Around about now, thousands of students are bursting onto the jobs market. The jobs market can seem a daunting place at the moment. This generation of students have known only negative economic commentary and conditions since their Leaving Cert. days, and many are deflated by it all. But being deflated is not a viable action plan.

Young people get a lot of lip-service. They are told they are our greatest asset without really knowing what that means, if anything.

Every ‘next’ generation gets told they are the country’s greatest asset. Big swing.  Being 20 is not an asset of itself: it’s how you use your ability, potential, education, wisdom, and countless other attributes that determines if you are an asset or not.

And to whom exactly are you an asset? And to whom exactly should you be an asset?

Your first requirement is to be an asset to yourself. Make yourself viable, make yourself relevant, get yourself on the ladder.

Ultimately, you are the one who most benefits from getting your stuff together. Therefore, you are the one who must take responsibility for it, and you can wail against the prevailing economic conditions, the political classes, the power brokers, the breeze that changed at half-time, the this, the that and the other – but, when you’re done wailing, it will still come back to you to make your own moves.

So what should you do if you’re just leaving college now.
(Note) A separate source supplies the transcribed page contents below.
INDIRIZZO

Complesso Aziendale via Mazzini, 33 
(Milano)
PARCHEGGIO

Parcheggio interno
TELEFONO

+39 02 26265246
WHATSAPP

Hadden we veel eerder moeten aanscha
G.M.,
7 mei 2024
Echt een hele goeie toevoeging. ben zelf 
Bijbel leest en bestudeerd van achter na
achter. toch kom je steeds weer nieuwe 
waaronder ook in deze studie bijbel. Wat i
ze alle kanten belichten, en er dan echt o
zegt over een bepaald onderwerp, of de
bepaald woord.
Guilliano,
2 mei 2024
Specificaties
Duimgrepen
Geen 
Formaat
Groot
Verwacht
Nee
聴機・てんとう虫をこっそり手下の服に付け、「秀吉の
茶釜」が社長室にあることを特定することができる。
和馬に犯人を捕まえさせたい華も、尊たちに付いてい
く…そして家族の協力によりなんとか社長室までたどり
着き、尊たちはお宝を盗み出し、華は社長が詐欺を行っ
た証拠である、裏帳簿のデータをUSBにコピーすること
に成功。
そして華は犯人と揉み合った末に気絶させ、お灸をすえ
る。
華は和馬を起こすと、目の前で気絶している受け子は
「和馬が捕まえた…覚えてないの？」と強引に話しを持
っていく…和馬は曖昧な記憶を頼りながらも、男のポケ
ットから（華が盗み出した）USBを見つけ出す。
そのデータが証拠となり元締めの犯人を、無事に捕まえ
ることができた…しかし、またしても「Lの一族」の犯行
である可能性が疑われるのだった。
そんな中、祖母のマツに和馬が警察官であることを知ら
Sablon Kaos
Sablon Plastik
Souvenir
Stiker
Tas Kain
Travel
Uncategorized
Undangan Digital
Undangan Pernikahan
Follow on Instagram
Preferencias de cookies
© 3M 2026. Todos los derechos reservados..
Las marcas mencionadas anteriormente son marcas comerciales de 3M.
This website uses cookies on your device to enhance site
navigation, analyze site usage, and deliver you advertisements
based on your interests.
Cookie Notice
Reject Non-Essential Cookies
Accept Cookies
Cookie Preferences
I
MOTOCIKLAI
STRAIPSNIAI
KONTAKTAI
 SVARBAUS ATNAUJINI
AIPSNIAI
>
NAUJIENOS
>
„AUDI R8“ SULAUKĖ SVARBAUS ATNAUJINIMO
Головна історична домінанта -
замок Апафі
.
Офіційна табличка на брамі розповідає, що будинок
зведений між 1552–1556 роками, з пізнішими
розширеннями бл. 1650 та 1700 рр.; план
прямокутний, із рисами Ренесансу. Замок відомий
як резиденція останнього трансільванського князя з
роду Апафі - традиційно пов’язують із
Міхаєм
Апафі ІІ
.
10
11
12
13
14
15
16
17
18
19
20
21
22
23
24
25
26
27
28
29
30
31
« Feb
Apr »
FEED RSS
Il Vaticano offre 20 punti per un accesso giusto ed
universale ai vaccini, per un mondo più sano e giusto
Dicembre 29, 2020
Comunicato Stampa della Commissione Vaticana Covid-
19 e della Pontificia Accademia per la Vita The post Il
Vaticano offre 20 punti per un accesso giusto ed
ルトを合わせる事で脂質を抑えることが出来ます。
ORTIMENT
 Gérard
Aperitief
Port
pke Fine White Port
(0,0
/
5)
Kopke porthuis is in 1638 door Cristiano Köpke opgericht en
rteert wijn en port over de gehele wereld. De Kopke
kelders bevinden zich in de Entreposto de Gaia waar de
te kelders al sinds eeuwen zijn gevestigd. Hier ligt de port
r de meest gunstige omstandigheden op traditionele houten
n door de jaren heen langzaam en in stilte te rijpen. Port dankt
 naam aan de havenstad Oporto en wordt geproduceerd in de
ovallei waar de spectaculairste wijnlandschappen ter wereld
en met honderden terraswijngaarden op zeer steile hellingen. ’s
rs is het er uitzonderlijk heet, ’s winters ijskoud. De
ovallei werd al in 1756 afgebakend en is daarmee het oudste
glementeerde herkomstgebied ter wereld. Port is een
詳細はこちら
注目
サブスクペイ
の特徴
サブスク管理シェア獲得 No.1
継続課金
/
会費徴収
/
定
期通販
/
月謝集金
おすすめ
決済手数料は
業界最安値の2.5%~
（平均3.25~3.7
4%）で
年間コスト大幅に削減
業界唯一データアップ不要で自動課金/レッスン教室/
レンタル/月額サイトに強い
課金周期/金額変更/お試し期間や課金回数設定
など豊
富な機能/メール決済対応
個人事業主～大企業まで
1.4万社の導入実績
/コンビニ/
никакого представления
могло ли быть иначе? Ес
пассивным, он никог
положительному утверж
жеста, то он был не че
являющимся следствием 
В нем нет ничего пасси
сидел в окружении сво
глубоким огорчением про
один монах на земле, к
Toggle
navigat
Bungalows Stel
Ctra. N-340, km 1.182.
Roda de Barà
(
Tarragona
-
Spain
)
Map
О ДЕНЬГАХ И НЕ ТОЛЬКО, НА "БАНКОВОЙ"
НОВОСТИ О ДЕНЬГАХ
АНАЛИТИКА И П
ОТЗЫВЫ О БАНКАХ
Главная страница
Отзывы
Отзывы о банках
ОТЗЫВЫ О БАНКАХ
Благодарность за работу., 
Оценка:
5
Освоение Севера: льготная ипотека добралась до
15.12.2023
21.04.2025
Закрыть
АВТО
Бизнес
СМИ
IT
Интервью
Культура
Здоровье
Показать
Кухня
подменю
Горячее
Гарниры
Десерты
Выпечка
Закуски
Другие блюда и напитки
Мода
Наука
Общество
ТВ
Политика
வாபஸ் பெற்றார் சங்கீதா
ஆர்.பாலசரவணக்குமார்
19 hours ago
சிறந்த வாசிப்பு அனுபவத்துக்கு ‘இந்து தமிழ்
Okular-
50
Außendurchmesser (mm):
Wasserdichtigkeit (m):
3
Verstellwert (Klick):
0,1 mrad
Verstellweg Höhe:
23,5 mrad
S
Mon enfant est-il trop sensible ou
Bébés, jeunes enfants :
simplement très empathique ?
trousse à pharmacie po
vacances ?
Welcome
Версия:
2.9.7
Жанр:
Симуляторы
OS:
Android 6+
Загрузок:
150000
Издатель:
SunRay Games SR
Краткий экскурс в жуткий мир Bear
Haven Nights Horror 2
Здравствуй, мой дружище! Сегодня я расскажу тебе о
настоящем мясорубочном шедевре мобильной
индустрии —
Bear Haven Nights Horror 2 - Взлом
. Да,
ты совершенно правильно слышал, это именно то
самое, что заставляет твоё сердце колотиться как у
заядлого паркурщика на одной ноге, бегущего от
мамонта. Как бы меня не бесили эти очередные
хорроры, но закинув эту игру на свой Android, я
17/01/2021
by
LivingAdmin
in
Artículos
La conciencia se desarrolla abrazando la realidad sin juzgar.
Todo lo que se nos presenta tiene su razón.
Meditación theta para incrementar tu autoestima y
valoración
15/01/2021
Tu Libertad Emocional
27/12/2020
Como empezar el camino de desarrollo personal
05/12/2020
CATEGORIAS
Here are some simple tips. They are so simple they might be described as no-brainers, but it’s amazing how few college graduates have all of these things together.

  1. Write a CV and Cover Letter that sells you.
  2. Create/update your LinkedIn profile.
  3. Take a job – even if it’s not in your exact area. Employers like to see a record of work. A worker is a worker is a worker.
  4. Put the word out that you’re looking for work – tell your friends, their parents, your sports colleagues, your former teachers and lecturers, anyone who might keep an eye out for you. The hidden jobs market is still one of the key sources of employment: what starts as a random day or week in a company can lead to a great deal more.
  5. Be available for eleventh hour call-ups. Newly-qualified teachers understand this drill: frequently, they don’t know until the night before where they will be teaching the following day, if anywhere. But they are ready when the call comes: alternative plans are easily swept aside in favour of the day’s teaching that could lead to a lot more.
  6. For the more imaginative types, look at creating a video CV, or an online profile on something like Rezoomo.com. This is truly the era of creative job-searching.

In this way, you can use your time effectively. Make the job of getting a job a job in itself ( I accept you may need to read that bit a few times). Go online to see what others did to get a job, and see what methods you can use for your own means.

Graduates can feel hamstrung by the rules. In job-searching, there really aren’t rules. There are vacancies and there are people who fill them. How you decide to put yourself in the frame to be the person who fills that vacancy is entirely up to yourself: people have done all sorts of things to prove their suitability.